◆ **Problem A**
From the passage on delayed renewal processes, list every distribution function that the passage assigns a symbol to, along with what each one describes.
◆ **Problem B**
Please lay out the part of the listing that opens with the line containing "scientific name: Kohleria trianae" and closes with the last line of the listing as a Markdown table with the columns Row and Line, leaving out blank lines.

A delayed renewal process is just like an ordinary renewal process, except that the first arrival time is allowed to have a different distribution than the other interarrival times. Delayed renewal processes arise naturally in applications and are also found embedded in other random processes. For example, in a Markov chain (which we study in the next chapter), visits to a fixed state, starting in that state form the random times of an ordinary renewal process. But visits to a fixed state, starting in another state form a delayed renewal process.

Suppose that $$\bs{X} = (X_1, X_2, \ldots)$$ is a sequence of independent variables taking values in $$[0, \infty)$$, with $$(X_2, X_3, \ldots)$$ identically distributed. Suppose also that $$\P(X_i \gt 0) \gt 0$$ for $$i \in \N_+$$. The stochastic process with $$\bs{X}$$ as the sequence of interarrival times is a delayed renewal process.

As before, the actual arrival times are the partial sums of $$\bs{X}$$. Thus let $T_n = \sum_{i=1}^n X_i$ so that $$T_0 = 0$$ and $$T_n$$ is the time of the $$n$$th arrival for $$n \in \{1, 2, \ldots\}$$. Also as before, $$N_t$$ is the number of arrivals in $$[0, t]$$ (not counting $$T_0$$): $N_t = \sum_{n=1}^\infty \bs{1}(T_n \le t) = \max\{n \in \N: T_n \le t\}$ If we restart the clock at time $$T_1 = X_1$$, we have an ordinary renewal process with interarrival sequence $$(X_2, X_3, \ldots)$$. We use some of the standard notation developed in the Introduction for this renewal process. In particular, $$F$$ denotes the common distribution function and $$\mu$$ the common mean of $$X_i$$ for $$i \in \{2, 3, \ldots\}$$. Similarly $$F_n = F^{*n}$$ denotes the distribution function of the sum of $$n$$ independent variables with distribution function $$F$$, and $$M$$ denotes the renewal function: $M(t) = \sum_{n=1}^\infty F_n(t), \quad t \in [0, \infty)$ On the other hand, we will let $$G$$ denote the distribution function of $$X_1$$ (the special interarrival time, different from the rest), and we will let $$G_n$$ denote the distribution function of $$T_n$$ for $$n \in \N_+$$. As usual, $$F^c = 1 - F$$ and $$G^c = 1 - G$$ are the corresponding right-tail distribution functions.

◆ **The data**
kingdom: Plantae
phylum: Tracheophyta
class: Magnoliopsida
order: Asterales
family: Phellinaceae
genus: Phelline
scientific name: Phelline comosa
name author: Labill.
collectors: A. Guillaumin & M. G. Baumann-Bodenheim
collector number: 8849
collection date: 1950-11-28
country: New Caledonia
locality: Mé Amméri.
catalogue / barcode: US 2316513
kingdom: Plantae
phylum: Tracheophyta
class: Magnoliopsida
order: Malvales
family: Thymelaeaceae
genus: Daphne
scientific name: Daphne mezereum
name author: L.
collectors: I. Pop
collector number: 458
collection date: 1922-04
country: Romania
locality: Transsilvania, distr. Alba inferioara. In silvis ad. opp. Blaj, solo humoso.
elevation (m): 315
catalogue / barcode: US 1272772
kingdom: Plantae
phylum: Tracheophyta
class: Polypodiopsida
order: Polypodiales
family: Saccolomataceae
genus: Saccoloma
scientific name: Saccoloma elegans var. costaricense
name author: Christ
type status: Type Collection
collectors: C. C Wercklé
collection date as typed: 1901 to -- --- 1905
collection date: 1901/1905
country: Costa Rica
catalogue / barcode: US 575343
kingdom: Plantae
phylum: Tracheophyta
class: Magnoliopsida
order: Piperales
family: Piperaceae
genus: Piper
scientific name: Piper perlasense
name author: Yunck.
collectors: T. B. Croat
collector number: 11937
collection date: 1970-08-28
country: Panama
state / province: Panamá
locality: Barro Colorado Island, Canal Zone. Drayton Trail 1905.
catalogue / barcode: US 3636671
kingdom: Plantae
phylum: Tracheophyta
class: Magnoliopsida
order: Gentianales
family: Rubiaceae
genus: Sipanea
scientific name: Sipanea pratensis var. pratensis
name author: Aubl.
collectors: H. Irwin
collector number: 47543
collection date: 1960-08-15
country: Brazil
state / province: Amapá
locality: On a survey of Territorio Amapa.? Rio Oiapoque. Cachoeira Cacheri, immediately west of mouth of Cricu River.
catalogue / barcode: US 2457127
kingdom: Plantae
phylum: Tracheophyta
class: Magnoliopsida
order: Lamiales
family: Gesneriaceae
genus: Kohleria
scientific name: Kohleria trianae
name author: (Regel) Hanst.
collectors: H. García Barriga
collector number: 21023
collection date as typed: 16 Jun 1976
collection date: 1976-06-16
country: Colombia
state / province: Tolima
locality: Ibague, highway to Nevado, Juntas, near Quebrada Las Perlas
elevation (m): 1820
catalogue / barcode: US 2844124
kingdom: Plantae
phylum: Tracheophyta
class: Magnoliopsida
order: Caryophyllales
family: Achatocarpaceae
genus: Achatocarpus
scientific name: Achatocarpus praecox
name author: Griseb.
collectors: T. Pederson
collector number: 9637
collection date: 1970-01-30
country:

◆ **Correct output A**
- F: the common distribution function of X_i for i in {2, 3, ...}
- F_n = F^{*n}: the distribution function of the sum of n independent variables with distribution function F
- G: the distribution function of X_1, the special interarrival time
- G_n: the distribution function of T_n for n in N_+
- F^c = 1 − F: the right-tail distribution function corresponding to F
- G^c = 1 − G: the right-tail distribution function corresponding to G

◆ **Correct output B**
| Row | Line |
|---|---|
| 1 | scientific name: Kohleria trianae |
| 2 | name author: (Regel) Hanst. |
| 3 | collectors: H. García Barriga |
| 4 | collector number: 21023 |
| 5 | collection date as typed: 16 Jun 1976 |
| 6 | collection date: 1976-06-16 |
| 7 | country: Colombia |
| 8 | state / province: Tolima |
| 9 | locality: Ibague, highway to Nevado, Juntas, near Quebrada Las Perlas |
| 10 | elevation (m): 1820 |
| 11 | catalogue / barcode: US 2844124 |
| 12 | kingdom: Plantae |
| 13 | phylum: Tracheophyta |
| 14 | class: Magnoliopsida |
| 15 | order: Caryophyllales |
| 16 | family: Achatocarpaceae |
| 17 | genus: Achatocarpus |
| 18 | scientific name: Achatocarpus praecox |
| 19 | name author: Griseb. |
| 20 | collectors: T. Pederson |
| 21 | collector number: 9637 |
| 22 | collection date: 1970-01-30 |
| 23 | country: |